EXTRACTED DATA below:

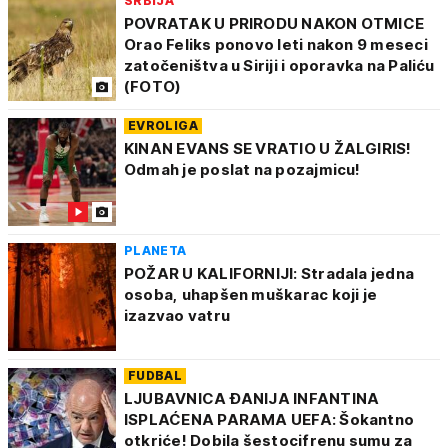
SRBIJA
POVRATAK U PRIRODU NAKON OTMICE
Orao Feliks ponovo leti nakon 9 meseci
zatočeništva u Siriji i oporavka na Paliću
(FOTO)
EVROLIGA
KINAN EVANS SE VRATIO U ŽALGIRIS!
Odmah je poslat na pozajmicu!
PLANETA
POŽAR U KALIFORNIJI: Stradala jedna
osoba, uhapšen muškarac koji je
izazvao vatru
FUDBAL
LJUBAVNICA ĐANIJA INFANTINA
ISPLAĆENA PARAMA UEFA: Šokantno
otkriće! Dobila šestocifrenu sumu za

End of EXTRACTED DATA.
EXTRACTED DATA below:

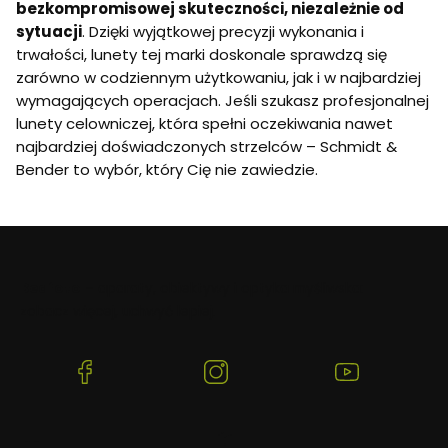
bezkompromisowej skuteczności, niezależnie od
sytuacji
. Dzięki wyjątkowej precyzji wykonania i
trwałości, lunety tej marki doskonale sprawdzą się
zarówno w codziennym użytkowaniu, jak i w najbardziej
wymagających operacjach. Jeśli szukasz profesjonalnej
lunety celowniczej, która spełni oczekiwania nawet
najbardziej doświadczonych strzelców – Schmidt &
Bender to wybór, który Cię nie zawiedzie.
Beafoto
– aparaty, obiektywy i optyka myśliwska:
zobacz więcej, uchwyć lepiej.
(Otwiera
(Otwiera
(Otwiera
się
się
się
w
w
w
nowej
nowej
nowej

End of EXTRACTED DATA.
EXTRACTED DATA below:

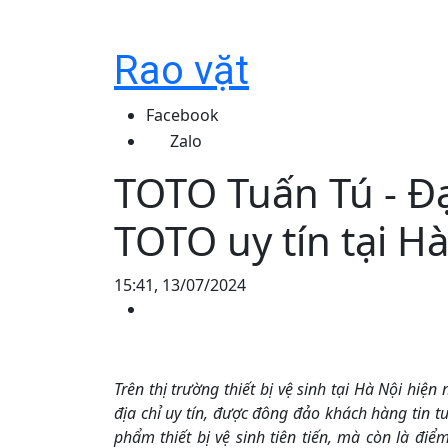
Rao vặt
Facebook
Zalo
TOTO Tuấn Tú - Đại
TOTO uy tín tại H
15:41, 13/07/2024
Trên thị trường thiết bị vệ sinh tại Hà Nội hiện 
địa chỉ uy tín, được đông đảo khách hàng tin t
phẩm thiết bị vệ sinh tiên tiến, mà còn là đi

End of EXTRACTED DATA.

Look through the entries above. Copy each line in which the string "thiết" occurs.

▸ **EXERCISE ANSWER**
Trên thị trường thiết bị vệ sinh tại Hà Nội hiện 
phẩm thiết bị vệ sinh tiên tiến, mà còn là đi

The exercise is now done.